What this task involves:
Consider each line of the material below and note whether it holds "REDACTED". State how many do, and nothing else.

The data:
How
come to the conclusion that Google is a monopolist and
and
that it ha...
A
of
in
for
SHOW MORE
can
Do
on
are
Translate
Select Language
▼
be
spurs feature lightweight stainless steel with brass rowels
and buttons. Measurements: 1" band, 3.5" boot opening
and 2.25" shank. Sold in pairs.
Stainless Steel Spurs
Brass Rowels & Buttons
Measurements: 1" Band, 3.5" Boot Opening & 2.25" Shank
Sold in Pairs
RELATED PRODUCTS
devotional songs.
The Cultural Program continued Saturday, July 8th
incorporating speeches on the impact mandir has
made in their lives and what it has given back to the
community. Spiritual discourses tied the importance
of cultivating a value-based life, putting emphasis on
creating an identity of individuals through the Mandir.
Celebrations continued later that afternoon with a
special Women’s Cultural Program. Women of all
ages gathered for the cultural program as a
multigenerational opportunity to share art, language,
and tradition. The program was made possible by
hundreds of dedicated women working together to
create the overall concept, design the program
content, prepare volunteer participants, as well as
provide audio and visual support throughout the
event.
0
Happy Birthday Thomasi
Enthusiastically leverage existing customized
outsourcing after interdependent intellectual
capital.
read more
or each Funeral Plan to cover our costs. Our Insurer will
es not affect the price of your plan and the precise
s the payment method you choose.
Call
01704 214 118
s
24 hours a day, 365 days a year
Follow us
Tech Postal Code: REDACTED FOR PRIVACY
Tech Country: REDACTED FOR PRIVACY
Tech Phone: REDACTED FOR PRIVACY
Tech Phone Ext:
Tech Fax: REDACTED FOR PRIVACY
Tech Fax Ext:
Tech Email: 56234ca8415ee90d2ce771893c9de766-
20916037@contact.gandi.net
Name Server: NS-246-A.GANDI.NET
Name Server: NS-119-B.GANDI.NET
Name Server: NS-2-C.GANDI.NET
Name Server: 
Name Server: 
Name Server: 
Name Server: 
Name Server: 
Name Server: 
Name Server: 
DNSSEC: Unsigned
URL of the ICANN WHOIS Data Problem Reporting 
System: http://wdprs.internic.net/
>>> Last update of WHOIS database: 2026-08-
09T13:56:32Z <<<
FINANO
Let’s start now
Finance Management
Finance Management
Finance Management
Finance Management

Solved exercise:
4